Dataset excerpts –
[Start of section]

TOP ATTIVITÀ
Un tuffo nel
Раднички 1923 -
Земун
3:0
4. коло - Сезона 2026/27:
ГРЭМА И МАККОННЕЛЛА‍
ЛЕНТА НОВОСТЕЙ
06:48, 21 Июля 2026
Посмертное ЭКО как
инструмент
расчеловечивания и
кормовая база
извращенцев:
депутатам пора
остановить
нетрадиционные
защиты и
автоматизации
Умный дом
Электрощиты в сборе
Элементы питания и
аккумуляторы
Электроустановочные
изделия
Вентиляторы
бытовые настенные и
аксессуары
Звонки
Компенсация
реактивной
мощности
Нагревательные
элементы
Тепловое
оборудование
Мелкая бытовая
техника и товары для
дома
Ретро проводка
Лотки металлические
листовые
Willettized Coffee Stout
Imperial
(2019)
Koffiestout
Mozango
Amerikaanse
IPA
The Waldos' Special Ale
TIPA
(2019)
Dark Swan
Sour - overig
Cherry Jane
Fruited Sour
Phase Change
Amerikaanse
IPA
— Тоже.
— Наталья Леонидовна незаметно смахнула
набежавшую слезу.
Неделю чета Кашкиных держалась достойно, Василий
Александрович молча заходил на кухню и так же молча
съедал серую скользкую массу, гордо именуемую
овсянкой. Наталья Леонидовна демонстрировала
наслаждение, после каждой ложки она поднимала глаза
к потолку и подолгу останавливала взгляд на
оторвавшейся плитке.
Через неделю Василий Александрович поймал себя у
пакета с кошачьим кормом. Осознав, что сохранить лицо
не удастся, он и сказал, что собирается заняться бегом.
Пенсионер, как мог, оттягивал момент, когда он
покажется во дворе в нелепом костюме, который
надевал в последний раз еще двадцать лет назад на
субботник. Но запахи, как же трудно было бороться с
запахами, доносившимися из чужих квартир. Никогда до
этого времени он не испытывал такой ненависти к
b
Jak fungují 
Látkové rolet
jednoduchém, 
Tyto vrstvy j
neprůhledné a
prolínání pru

[End of section]

DIRECTIONS FOR THIS TASK – All lines above with "Александрович" in them should be returned.

TASK RESULT –
Александрович молча заходил на кухню и так же молча
Через неделю Василий Александрович поймал себя у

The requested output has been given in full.